Write out the data exactly, please, and omit the pictures.

Saved data entries
□ □ □ □
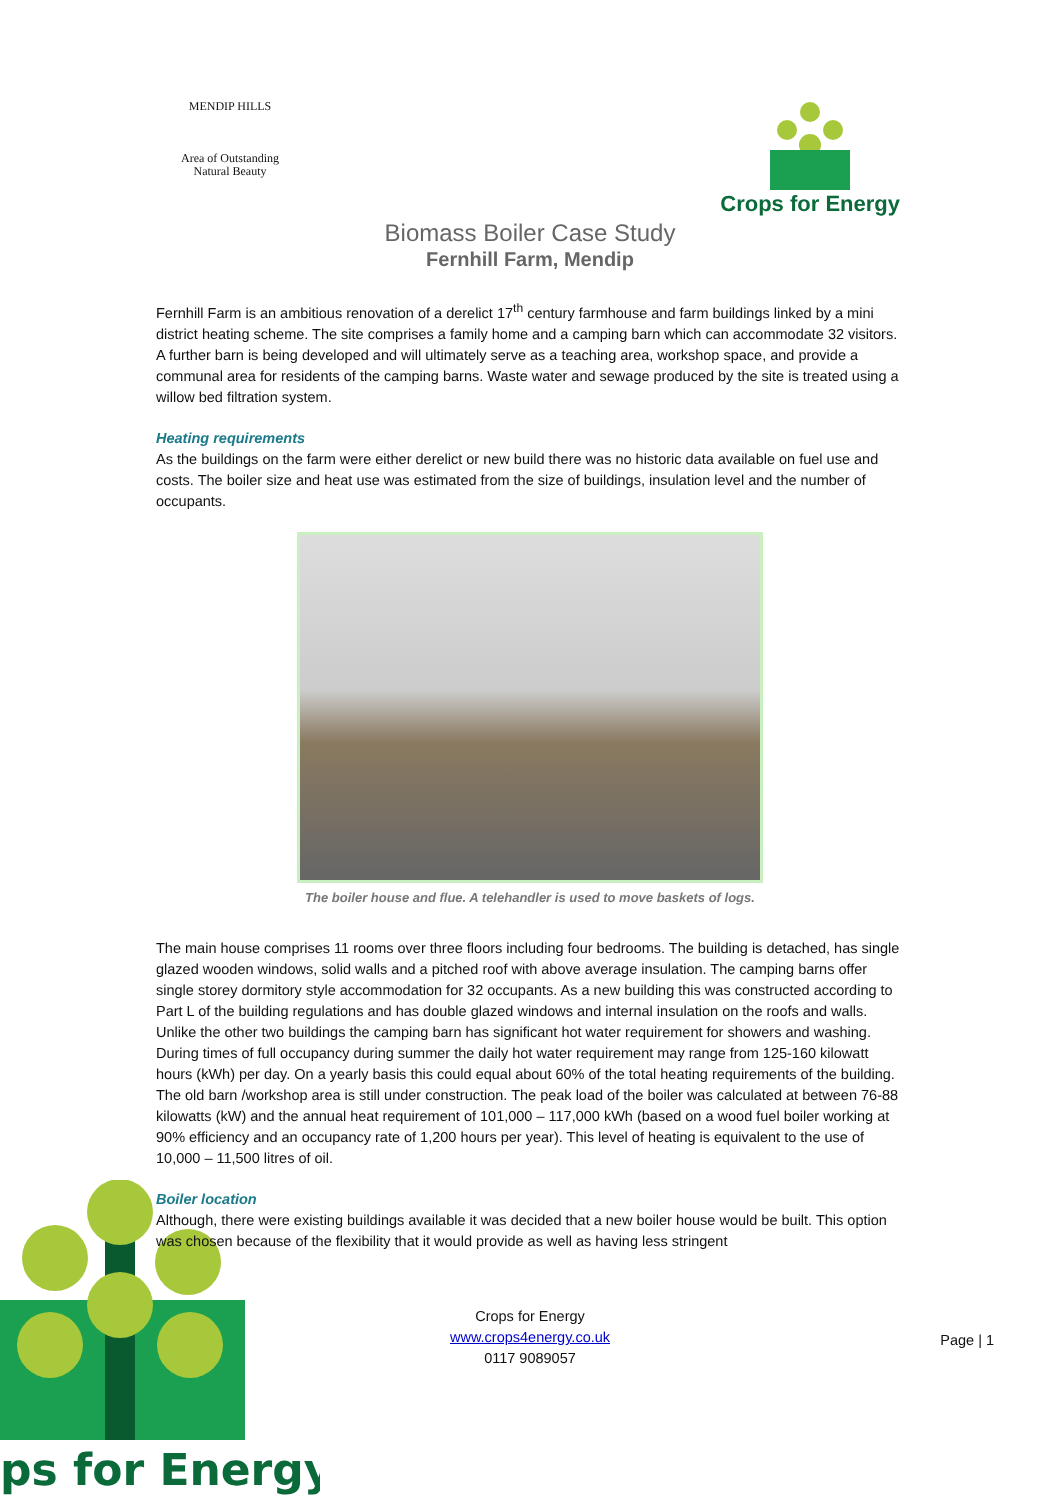MENDIP HILLS
Area of Outstanding
Natural Beauty
Crops for Energy
Biomass Boiler Case Study
Fernhill Farm, Mendip
Fernhill Farm is an ambitious renovation of a derelict 17<sup>th</sup> century farmhouse and farm buildings linked by a mini district heating scheme. The site comprises a family home and a camping barn which can accommodate 32 visitors. A further barn is being developed and will ultimately serve as a teaching area, workshop space, and provide a communal area for residents of the camping barns. Waste water and sewage produced by the site is treated using a willow bed filtration system.
Heating requirements
As the buildings on the farm were either derelict or new build there was no historic data available on fuel use and costs. The boiler size and heat use was estimated from the size of buildings, insulation level and the number of occupants.
The boiler house and flue. A telehandler is used to move baskets of logs.
The main house comprises 11 rooms over three floors including four bedrooms. The building is detached, has single glazed wooden windows, solid walls and a pitched roof with above average insulation. The camping barns offer single storey dormitory style accommodation for 32 occupants. As a new building this was constructed according to Part L of the building regulations and has double glazed windows and internal insulation on the roofs and walls. Unlike the other two buildings the camping barn has significant hot water requirement for showers and washing. During times of full occupancy during summer the daily hot water requirement may range from 125-160 kilowatt hours (kWh) per day. On a yearly basis this could equal about 60% of the total heating requirements of the building. The old barn /workshop area is still under construction. The peak load of the boiler was calculated at between 76-88 kilowatts (kW) and the annual heat requirement of 101,000 – 117,000 kWh (based on a wood fuel boiler working at 90% efficiency and an occupancy rate of 1,200 hours per year). This level of heating is equivalent to the use of 10,000 – 11,500 litres of oil.
Boiler location
Although, there were existing buildings available it was decided that a new boiler house would be built. This option was chosen because of the flexibility that it would provide as well as having less stringent
ps for Energy
Crops for Energy
www.crops4energy.co.uk
0117 9089057
Page | 1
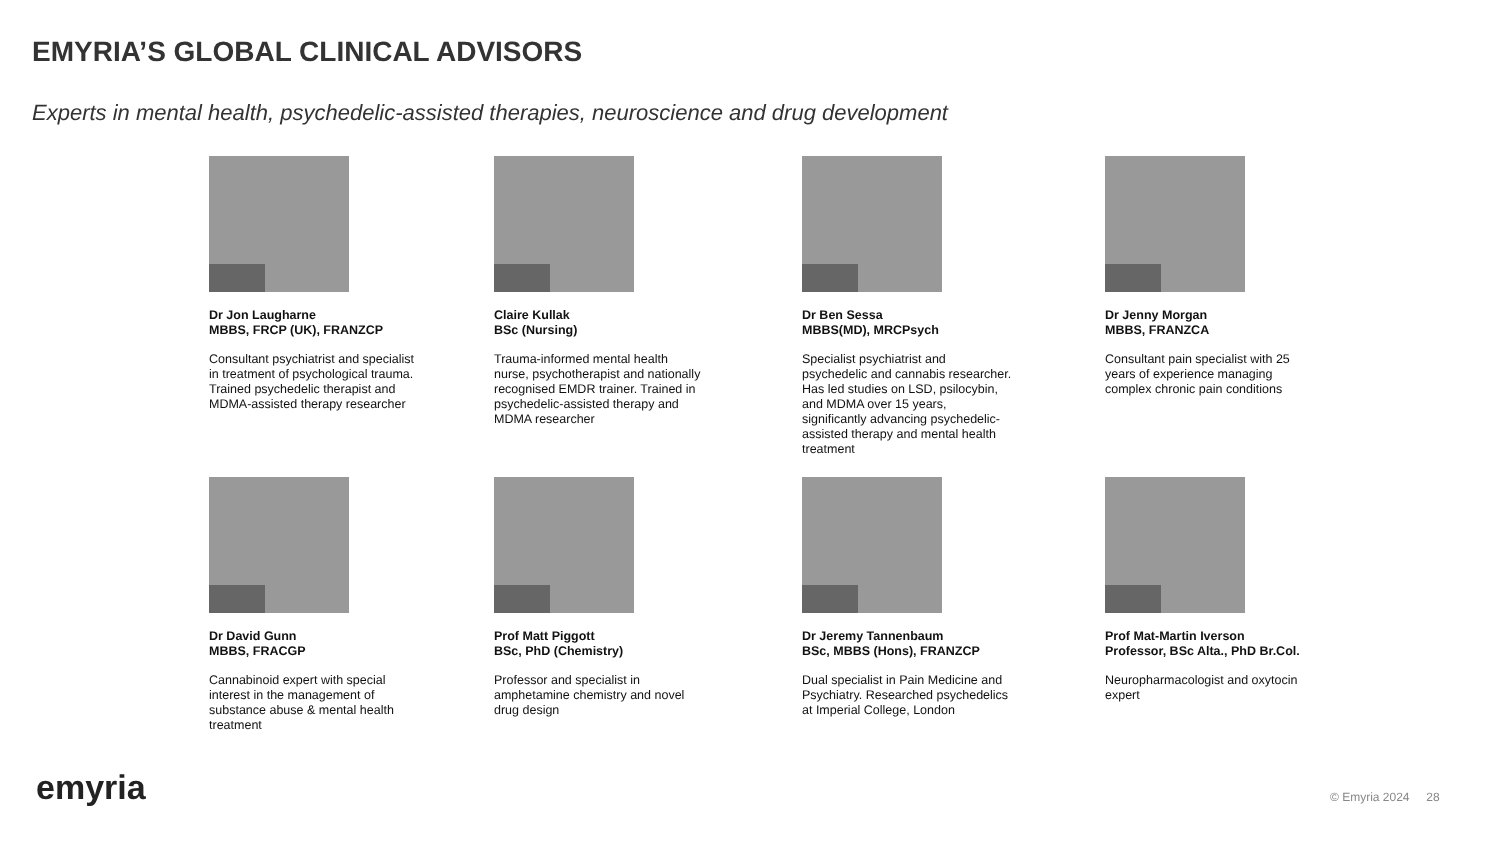EMYRIA’S GLOBAL CLINICAL ADVISORS
Experts in mental health, psychedelic-assisted therapies, neuroscience and drug development
Dr Jon Laugharne
MBBS, FRCP (UK), FRANZCP
Consultant psychiatrist and specialist in treatment of psychological trauma. Trained psychedelic therapist and MDMA-assisted therapy researcher
Claire Kullak
BSc (Nursing)
Trauma-informed mental health nurse, psychotherapist and nationally recognised EMDR trainer. Trained in psychedelic-assisted therapy and MDMA researcher
Dr Ben Sessa
MBBS(MD), MRCPsych
Specialist psychiatrist and psychedelic and cannabis researcher. Has led studies on LSD, psilocybin, and MDMA over 15 years, significantly advancing psychedelic-assisted therapy and mental health treatment
Dr Jenny Morgan
MBBS, FRANZCA
Consultant pain specialist with 25 years of experience managing complex chronic pain conditions
Dr David Gunn
MBBS, FRACGP
Cannabinoid expert with special interest in the management of substance abuse & mental health treatment
Prof Matt Piggott
BSc, PhD (Chemistry)
Professor and specialist in amphetamine chemistry and novel drug design
Dr Jeremy Tannenbaum
BSc, MBBS (Hons), FRANZCP
Dual specialist in Pain Medicine and Psychiatry. Researched psychedelics at Imperial College, London
Prof Mat-Martin Iverson
Professor, BSc Alta., PhD Br.Col.
Neuropharmacologist and oxytocin expert
emyria © Emyria 2024 28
□ □ □ □
RESULT BELOW >>
MENDIP HILLS
Area of Outstanding
Natural Beauty
Crops for Energy
Biomass Boiler Case Study
Fernhill Farm, Mendip
Fernhill Farm is an ambitious renovation of a derelict 17<sup>th</sup> century farmhouse and farm buildings linked by a mini district heating scheme. The site comprises a family home and a camping barn which can accommodate 32 visitors. A further barn is being developed and will ultimately serve as a teaching area, workshop space, and provide a communal area for residents of the camping barns. Waste water and sewage produced by the site is treated using a willow bed filtration system.
Heating requirements
As the buildings on the farm were either derelict or new build there was no historic data available on fuel use and costs. The boiler size and heat use was estimated from the size of buildings, insulation level and the number of occupants.
The boiler house and flue. A telehandler is used to move baskets of logs.
The main house comprises 11 rooms over three floors including four bedrooms. The building is detached, has single glazed wooden windows, solid walls and a pitched roof with above average insulation. The camping barns offer single storey dormitory style accommodation for 32 occupants. As a new building this was constructed according to Part L of the building regulations and has double glazed windows and internal insulation on the roofs and walls. Unlike the other two buildings the camping barn has significant hot water requirement for showers and washing. During times of full occupancy during summer the daily hot water requirement may range from 125-160 kilowatt hours (kWh) per day. On a yearly basis this could equal about 60% of the total heating requirements of the building. The old barn /workshop area is still under construction. The peak load of the boiler was calculated at between 76-88 kilowatts (kW) and the annual heat requirement of 101,000 – 117,000 kWh (based on a wood fuel boiler working at 90% efficiency and an occupancy rate of 1,200 hours per year). This level of heating is equivalent to the use of 10,000 – 11,500 litres of oil.
Boiler location
Although, there were existing buildings available it was decided that a new boiler house would be built. This option was chosen because of the flexibility that it would provide as well as having less stringent
ps for Energy
Crops for Energy
www.crops4energy.co.uk
0117 9089057
Page | 1
EMYRIA’S GLOBAL CLINICAL ADVISORS
Experts in mental health, psychedelic-assisted therapies, neuroscience and drug development
Dr Jon Laugharne
MBBS, FRCP (UK), FRANZCP
Consultant psychiatrist and specialist in treatment of psychological trauma. Trained psychedelic therapist and MDMA-assisted therapy researcher
Claire Kullak
BSc (Nursing)
Trauma-informed mental health nurse, psychotherapist and nationally recognised EMDR trainer. Trained in psychedelic-assisted therapy and MDMA researcher
Dr Ben Sessa
MBBS(MD), MRCPsych
Specialist psychiatrist and psychedelic and cannabis researcher. Has led studies on LSD, psilocybin, and MDMA over 15 years, significantly advancing psychedelic-assisted therapy and mental health treatment
Dr Jenny Morgan
MBBS, FRANZCA
Consultant pain specialist with 25 years of experience managing complex chronic pain conditions
Dr David Gunn
MBBS, FRACGP
Cannabinoid expert with special interest in the management of substance abuse & mental health treatment
Prof Matt Piggott
BSc, PhD (Chemistry)
Professor and specialist in amphetamine chemistry and novel drug design
Dr Jeremy Tannenbaum
BSc, MBBS (Hons), FRANZCP
Dual specialist in Pain Medicine and Psychiatry. Researched psychedelics at Imperial College, London
Prof Mat-Martin Iverson
Professor, BSc Alta., PhD Br.Col.
Neuropharmacologist and oxytocin expert
emyria © Emyria 2024 28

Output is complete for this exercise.